Sleep didn’t come. Self-talk clattered at him. In a small boy’s tone he said, “I’m going to die of thirst up here. Or starve.”

Zeya said, “You can’t starve. Tsola said you’ll never be hungry in this land.”

“Well then, thirst to death,” said the little Dahzi voice. “Tsola has abandoned me.”

“You can hear her drum.”

No answer.

“Your mother gave you the gift of being calm, clear, and optimistic.”

Dahzi snickered.

“Why don’t you take a nap?” Zeya told Dahzi.

He realized he had never felt so tired. His body and spirit were buried under mountains of fear, despondency, despair.

He never knew how little or how much he slept. When his eyes opened, the sun was still rising. The dogs still paced and growled beneath the tree.

Tsola’s drum spoke to him. The young man once named Dahzi muttered, “Surrounded by death. How long before I’m eaten?”

Zeya said, “Why don’t you do something about it?”

Dahzi and Zeya both looked down through the same set of eyes.

“Do you know who you are?” said Zeya. “Use your gifts. Go down there calmly, clearly, expecting the best.”

Dahzi wasn’t sure. “I’m scared.”

“That’s the point.”

He rose up on three legs. “All right.” He wasn’t sure what he was doing as he climbed down, staying off his bad leg. Did
he want to do his best and let it come out however it would? Or did he just yearn to get it over with?

As he got lower, the dogs barked louder and leapt higher up the trunk. He watched them from just out of reach. There was a clear pack leader, a one-eared, tawny female. The other dogs snarled, but they were watching her to see what to do.

Zeya felt a change in himself, a firmer heartbeat.
I want to fight
. It wasn’t a matter of winning or losing, but some other feeling.

He dangled a forepaw. A brown male with a white-tipped tail circled the paw at a distance. From time to time he glanced over at the leader. One-Ear kept aloof, watching.

White-Tip leapt, roaring.

Zeya swatted him away. The strength in his foreleg felt good, but he had to keep a tight grip with his one good back leg.

White-Tip tossed up a storm of barks, threw himself up again, and got the same result.

A split second later a black female let out a flurry of barks and hurled herself up. She got teeth into Zeya’s fur, and he had to sling her hard left and then harder right to get rid of her. He felt the rake of her teeth.

That gave Zeya an idea.

It also gave One-Ear a thought, apparently. She edged closer. She didn’t swarm with the others at all, but stayed apart and watched intently. She was no more than two bounds away. He wondered what her mind made of him, bird head, panther body, and panther smell. He hoped the smell would win.

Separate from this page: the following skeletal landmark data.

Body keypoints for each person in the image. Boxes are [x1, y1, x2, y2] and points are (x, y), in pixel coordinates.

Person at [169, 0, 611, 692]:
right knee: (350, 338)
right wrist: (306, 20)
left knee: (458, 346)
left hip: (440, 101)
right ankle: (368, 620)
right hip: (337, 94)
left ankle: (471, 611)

Zeya dangled his right paw toward the thronging animals, teasing. Some jumped at the paw, and occasionally he felt a wet muzzle. When a brindle got its head high enough, he slapped it hard.

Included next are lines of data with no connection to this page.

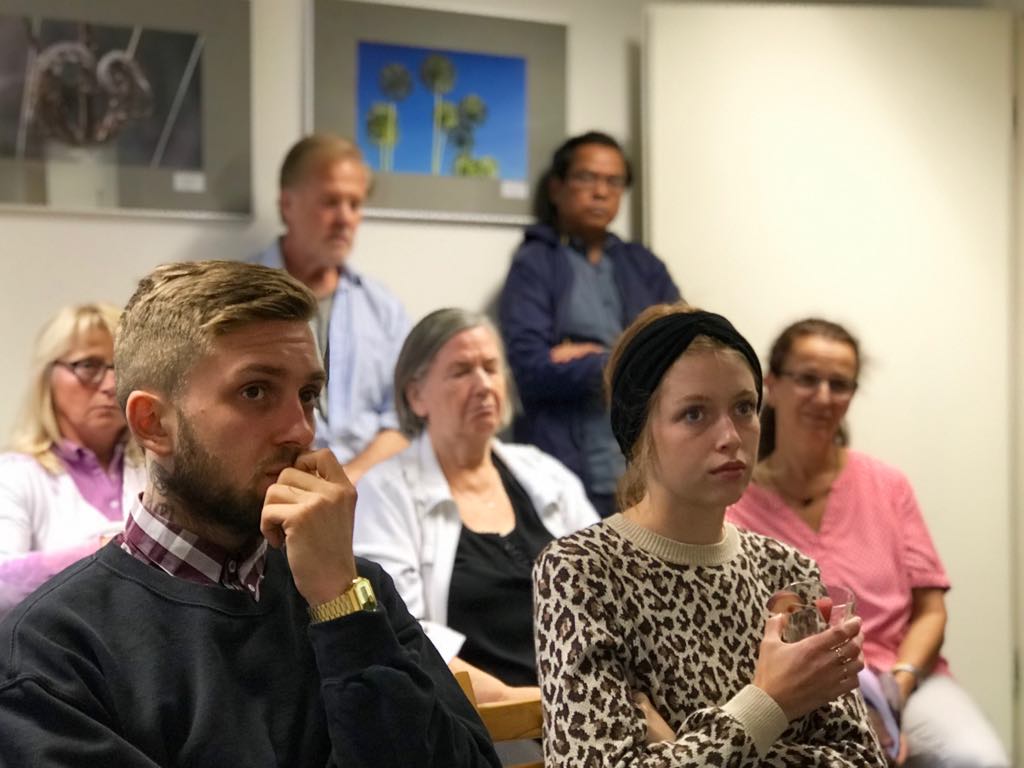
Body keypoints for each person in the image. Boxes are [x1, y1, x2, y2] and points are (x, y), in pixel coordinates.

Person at [0, 261, 499, 767]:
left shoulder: (352, 591)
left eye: (308, 395)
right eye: (255, 391)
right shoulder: (52, 649)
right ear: (153, 424)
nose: (301, 430)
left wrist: (341, 610)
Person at [533, 303, 887, 766]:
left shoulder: (786, 570)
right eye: (694, 414)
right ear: (640, 431)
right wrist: (769, 703)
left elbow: (862, 758)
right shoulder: (581, 571)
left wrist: (678, 745)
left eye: (744, 408)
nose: (730, 436)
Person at [727, 318, 1008, 767]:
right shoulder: (733, 500)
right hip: (794, 692)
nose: (823, 397)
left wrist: (898, 686)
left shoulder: (887, 485)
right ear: (772, 386)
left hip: (901, 678)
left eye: (839, 384)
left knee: (977, 758)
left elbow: (931, 611)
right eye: (807, 379)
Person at [353, 308, 598, 706]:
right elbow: (401, 633)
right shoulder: (384, 492)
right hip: (480, 722)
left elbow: (608, 587)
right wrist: (520, 701)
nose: (483, 384)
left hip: (585, 707)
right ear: (416, 396)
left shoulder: (545, 472)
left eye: (491, 367)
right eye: (462, 371)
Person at [499, 131, 680, 518]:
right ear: (557, 188)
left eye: (613, 181)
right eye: (587, 178)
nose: (601, 192)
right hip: (562, 466)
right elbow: (531, 369)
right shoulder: (535, 264)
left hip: (644, 465)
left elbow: (681, 351)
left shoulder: (643, 265)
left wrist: (594, 357)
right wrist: (637, 361)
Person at [253, 133, 409, 483]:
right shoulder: (236, 300)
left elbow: (405, 415)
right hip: (267, 493)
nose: (345, 219)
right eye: (330, 202)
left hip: (368, 492)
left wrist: (349, 479)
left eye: (354, 204)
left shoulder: (383, 310)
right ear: (287, 205)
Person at [0, 303, 145, 615]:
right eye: (88, 365)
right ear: (48, 378)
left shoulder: (158, 467)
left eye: (120, 367)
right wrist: (105, 550)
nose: (111, 386)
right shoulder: (14, 476)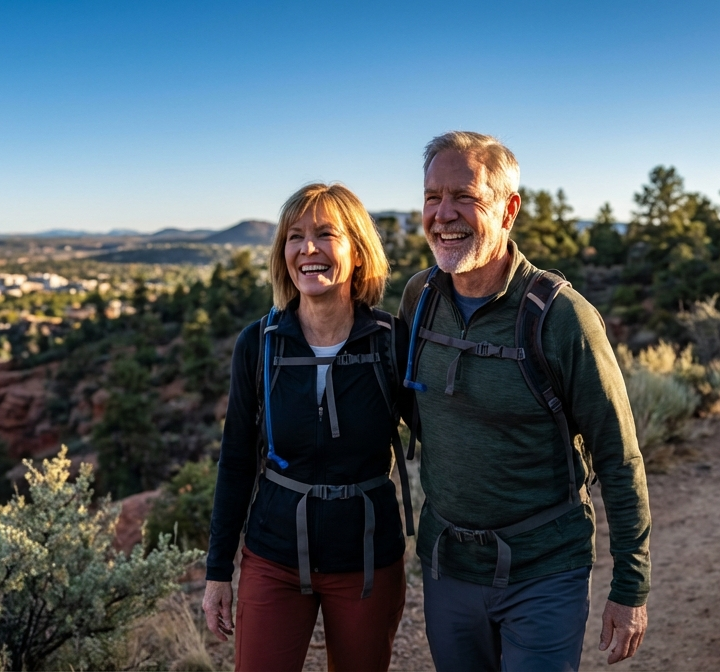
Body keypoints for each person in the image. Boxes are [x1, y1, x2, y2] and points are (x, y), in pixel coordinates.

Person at [402, 131, 651, 670]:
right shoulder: (419, 298)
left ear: (509, 208)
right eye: (431, 197)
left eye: (464, 196)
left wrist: (631, 586)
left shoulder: (563, 318)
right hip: (448, 568)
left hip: (544, 570)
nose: (443, 214)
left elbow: (618, 454)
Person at [203, 182, 414, 672]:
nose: (308, 249)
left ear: (358, 252)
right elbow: (236, 460)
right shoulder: (259, 344)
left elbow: (446, 441)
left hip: (366, 558)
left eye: (325, 234)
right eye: (295, 237)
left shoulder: (391, 343)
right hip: (273, 554)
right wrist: (217, 572)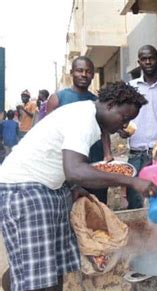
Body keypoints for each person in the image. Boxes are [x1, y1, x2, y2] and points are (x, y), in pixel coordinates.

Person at [0, 81, 157, 291]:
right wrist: (132, 181)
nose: (125, 125)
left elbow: (65, 166)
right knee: (35, 280)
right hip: (25, 190)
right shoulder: (83, 119)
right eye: (124, 118)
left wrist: (73, 187)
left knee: (54, 271)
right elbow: (75, 169)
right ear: (111, 105)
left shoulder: (91, 118)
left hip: (51, 188)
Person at [46, 56, 113, 203]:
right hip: (69, 164)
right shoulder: (57, 99)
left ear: (92, 75)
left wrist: (107, 153)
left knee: (98, 205)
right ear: (72, 73)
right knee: (73, 208)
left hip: (95, 162)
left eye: (88, 72)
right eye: (79, 70)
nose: (84, 74)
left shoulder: (97, 101)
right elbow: (48, 134)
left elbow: (104, 130)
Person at [122, 45, 157, 209]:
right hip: (135, 157)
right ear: (138, 62)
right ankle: (140, 235)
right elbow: (122, 119)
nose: (148, 62)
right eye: (144, 59)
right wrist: (122, 130)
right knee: (136, 205)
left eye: (151, 58)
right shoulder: (130, 88)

One-Ear leapt when his foreleg was flexed the wrong way.

He knocked her the way she was already leaping but couldn’t claw her.

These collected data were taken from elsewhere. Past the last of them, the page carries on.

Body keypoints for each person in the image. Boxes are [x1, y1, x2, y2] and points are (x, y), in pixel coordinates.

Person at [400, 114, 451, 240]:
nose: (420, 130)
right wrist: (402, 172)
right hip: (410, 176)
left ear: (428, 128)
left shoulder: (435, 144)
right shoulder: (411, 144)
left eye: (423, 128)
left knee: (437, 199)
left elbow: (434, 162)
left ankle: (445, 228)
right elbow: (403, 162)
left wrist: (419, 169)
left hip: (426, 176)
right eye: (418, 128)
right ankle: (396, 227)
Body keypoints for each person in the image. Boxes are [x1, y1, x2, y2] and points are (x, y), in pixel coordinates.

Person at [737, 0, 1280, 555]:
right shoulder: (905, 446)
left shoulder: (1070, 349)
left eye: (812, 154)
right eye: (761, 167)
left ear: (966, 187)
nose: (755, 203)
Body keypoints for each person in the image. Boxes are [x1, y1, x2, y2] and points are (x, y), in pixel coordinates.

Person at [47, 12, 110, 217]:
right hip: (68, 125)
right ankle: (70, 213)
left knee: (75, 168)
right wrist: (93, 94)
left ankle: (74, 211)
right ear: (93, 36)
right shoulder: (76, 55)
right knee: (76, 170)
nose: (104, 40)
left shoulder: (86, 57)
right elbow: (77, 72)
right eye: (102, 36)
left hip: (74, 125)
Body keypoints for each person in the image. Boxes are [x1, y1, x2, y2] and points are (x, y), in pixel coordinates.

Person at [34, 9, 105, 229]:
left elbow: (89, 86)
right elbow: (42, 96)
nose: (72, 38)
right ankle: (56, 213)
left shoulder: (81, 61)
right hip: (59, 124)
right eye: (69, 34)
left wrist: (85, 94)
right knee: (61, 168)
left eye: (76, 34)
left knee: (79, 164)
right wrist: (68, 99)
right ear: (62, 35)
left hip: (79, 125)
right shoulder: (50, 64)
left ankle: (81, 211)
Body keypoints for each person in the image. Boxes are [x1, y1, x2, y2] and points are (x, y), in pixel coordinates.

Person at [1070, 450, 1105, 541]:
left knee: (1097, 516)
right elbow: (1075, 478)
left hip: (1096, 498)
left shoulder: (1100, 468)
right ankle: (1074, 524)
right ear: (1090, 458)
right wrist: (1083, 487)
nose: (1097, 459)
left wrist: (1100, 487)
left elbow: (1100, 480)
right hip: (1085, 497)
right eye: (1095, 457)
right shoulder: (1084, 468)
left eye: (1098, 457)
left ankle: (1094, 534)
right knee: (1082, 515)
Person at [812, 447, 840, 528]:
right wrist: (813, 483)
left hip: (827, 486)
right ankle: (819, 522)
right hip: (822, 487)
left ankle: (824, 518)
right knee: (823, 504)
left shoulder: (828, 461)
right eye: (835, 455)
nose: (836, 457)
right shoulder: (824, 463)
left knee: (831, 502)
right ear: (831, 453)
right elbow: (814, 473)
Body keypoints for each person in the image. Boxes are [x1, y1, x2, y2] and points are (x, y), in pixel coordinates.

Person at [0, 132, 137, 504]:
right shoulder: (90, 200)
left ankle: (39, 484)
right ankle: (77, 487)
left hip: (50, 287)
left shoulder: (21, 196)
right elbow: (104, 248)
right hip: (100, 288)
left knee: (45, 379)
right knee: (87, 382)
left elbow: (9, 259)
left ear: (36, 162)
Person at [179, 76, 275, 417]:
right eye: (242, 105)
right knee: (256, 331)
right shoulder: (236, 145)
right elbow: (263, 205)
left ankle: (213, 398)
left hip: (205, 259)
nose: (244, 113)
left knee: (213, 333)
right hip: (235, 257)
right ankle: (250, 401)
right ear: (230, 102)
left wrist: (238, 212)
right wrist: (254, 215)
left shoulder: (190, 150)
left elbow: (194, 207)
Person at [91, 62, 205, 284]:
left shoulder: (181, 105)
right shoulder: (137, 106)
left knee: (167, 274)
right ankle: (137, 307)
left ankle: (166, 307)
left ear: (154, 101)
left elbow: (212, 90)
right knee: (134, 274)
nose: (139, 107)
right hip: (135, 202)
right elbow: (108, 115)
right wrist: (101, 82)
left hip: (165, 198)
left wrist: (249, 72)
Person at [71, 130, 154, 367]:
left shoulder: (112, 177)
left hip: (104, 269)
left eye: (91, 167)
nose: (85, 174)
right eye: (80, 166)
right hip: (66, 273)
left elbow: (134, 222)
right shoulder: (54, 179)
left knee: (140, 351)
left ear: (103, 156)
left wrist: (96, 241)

She circled, tongue hanging, maybe laughing. She would strike again soon.

When she was on his right, he cocked his head to the left, hoping that she would think of a panther’s eyes, straight ahead, not an eagle’s eyes, on opposing sides.

One-Ear took the bait.

Instead of whacking her away, he seized her body, drew her to the limb, and clamped her with both forepaws.

Her head was a whirlwind of teeth, all trying to get at his feathery neck. She flung savage roars into his face. Her body was writhing fury. He locked his good leg to keep his balance.

He sank his talons into her throat.

Blood spouted. Her roars turned to whines and squeals.

He squeezed. At the same time he scissored at her windpipe with his pincer.